Every kitchen should always have eggs, milk, cream, sugar, chili, garlic, onion, tomatoes and flour in the pantry. There seems to be a trend in kitchens to stack food on a plate to create height. When creating a dish always imagine eating it yourself enjoy and take the time to do things correctly.
I like food I can eat with my fingers, like “hotdogs with bacon and cheese”, “chicken and vegetable soup” is great whenever I am sick. An excellent classic recipe is “Mussels Mariniere” which is such a simple dish but ooh so good.

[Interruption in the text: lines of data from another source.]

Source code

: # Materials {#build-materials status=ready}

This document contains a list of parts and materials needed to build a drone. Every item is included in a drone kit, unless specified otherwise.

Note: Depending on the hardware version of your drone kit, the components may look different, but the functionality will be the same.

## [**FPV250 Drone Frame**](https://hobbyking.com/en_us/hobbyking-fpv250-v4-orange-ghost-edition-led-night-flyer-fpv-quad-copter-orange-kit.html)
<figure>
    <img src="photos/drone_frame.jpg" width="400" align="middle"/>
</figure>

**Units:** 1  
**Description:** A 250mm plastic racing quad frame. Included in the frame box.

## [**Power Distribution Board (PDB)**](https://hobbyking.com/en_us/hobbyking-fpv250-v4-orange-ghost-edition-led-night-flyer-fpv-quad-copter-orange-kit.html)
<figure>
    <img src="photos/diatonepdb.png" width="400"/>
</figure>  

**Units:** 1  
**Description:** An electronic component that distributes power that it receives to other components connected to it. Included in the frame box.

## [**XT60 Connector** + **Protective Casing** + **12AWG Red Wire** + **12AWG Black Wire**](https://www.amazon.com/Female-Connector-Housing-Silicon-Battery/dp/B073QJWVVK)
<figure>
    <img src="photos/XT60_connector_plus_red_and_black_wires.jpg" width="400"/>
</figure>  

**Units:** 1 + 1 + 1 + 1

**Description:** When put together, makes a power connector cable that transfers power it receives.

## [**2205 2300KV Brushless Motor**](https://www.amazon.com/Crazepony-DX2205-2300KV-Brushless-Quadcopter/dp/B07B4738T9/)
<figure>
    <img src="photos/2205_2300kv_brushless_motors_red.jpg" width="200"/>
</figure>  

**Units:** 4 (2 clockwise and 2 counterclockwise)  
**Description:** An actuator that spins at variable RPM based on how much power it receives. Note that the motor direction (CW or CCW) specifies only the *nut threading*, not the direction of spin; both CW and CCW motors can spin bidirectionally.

I recall an incident when a kitchen hand accidently mixed up salt instead of sugar in the Chantilly cream and it was served with a desert, we did however receive positive compliments!!
Creamy Mussel and Prawn Linguini
1 brown onion finely diced
2 garlic cloves minced
12 fresh mussels cleaned
20 medium green prawns, peeled headless and deveined
3 cups fresh cream
½ cup white wine
2 cups frozen baby peas
250 g linguini pasta (I prefer to make my own Pasta)
Season to taste
Method
Sweat onion and garlic in a pot. Add white wine and mussels; cook covered for approx 2 min until the mussels open up. Take the mussels out and put aside.
Place pasta in boiling salted water. Add cream to sautéed onion, garlic and wine mix, bring to boil and simmer for 2 min, Add prawns and cook for 1 min., add peas and cook until prawns and peas are cooked. Add pasta cooked al dente with ½ cup of the pasta water. Mix the mussels in to heat up and rest 1 minute before plating. Serve with either parsley or shallots.
Note: Chirico sausage can be used instead of mussels.